EL PASO – Carefully placing her deceased father’s framed portrait on a round table covered with a Spanish style tablecloth, Lorena Andrade neatly arranged his favorite things such as the sugar cane, bananas, tunas and lemons, a pack of L&M cigarettes and a Coca Cola glass bottle.
“With the candles and the scent of the flowers they can find you,” she said. “You put food that they like to eat that way they would want to come back and, you know, sit down and talk and eat together. It’s a way for them to come back to visit.”
Like Lorena many people gather at Mercado Mayapán to celebrate Day of the Dead, known to Latinos as Día de Los Muertos. It’s a day and a month when mourners remember their lost loved ones and place ofrendas (offerings) on altars in remembrance and to welcome the departed.
Decorations of colorful papel picado adorn most of the building, giving it a festive air. November 2nd gives the living a chance to celebrate the lives of the deceased with stories, memories and plenty of pan de muerto.
Lorena also places a few car toys, marbles, a box of animal crackers, a sweet potato and a pomegranate in respect for her deceased nephew. She briefly says that it’s a day to remember our loved ones since they also made history and contributed to the community.
A nostalgic mood emerges since the backdrops of many altars consist of black and white photographs. At least one calavera (skull) adorns the altars since death is a constant reminder of why all gather here. This is one of the most popular holidays in Mexico where the idea of this celebration is to accept death and not fear it.
The aroma of incense and Cepazuchitl or Marigolds used to decorate the many altars fills the Mayapán market. Symbolically Cepazuchitl is recognized as the flower of death because once it’s cut it dies very quickly. It is also said that the scent attracts the deceased spirits and as a result white candles are quickly lighted to help them light the way. Favorite dishes are made to welcome the spirits and in some cases pillows are placed for them to rest after the long journey.
Little shops surround an area of the market where you can find anything from calacas (skeletons) to traditional jewelry.
Francella Salgado arrives early to set up her Día de Los Muertos style art work. Handmade and hand painted calavera shaped jewelry sit on top of her display table where she also sells tall vibrant colored candles and prints of original paintings sit in frames. Her artwork is based on her heritage, she says. “I make the darker imagery more beautiful it’s not just about death I think there’s also a beauty aspect to it.”

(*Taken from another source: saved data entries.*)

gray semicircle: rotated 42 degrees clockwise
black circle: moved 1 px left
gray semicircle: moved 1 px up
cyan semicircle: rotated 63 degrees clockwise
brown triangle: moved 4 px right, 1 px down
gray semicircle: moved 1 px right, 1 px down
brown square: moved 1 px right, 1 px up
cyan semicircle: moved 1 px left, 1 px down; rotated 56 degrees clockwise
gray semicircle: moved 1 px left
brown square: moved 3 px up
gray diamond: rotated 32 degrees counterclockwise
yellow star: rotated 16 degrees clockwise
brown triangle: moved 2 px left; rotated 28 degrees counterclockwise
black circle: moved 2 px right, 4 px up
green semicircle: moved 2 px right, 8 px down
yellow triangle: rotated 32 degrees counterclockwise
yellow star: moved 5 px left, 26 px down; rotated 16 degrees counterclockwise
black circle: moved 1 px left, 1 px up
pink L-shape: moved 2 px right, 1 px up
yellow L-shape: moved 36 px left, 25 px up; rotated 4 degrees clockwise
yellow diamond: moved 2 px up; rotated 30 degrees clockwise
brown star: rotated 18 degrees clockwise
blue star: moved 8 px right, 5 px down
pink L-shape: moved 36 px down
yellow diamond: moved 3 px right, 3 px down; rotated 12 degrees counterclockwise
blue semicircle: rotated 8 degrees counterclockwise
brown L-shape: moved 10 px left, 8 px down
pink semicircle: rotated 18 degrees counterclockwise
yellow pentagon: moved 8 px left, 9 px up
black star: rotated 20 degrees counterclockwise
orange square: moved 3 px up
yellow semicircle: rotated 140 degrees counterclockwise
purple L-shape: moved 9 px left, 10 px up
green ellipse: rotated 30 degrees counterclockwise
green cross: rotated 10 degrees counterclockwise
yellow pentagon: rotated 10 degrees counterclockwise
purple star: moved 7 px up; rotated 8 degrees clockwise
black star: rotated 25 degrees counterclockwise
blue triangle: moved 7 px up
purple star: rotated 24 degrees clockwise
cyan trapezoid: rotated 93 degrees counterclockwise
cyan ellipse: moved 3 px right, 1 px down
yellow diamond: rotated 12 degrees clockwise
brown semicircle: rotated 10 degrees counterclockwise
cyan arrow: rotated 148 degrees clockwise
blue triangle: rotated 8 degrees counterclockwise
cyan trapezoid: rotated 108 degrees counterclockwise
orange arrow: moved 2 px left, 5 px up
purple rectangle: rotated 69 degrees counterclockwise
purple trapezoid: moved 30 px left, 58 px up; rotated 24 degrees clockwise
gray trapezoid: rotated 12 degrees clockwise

Spectators pay the market a visit and get a chance to reconnect to an old tradition that might be fading away. Guillermo is one of those spectators who finds this event to be the real thing since he thinks that El Paso is losing some of its authenticity. For him this becomes more of a unifying experience, especially for the 85 percent Hispanic, Mexican and Chicanos who live here.
“I think it’s a really important event, here in El Paso. It brings together families in a lot of different ways because it’s important to recognize our ancestors and not be separated from them because they are part of our strength,” he says.
Ultimately this is a representation of who Latinos are and it gives others an opportunity to better understand Latin culture as well.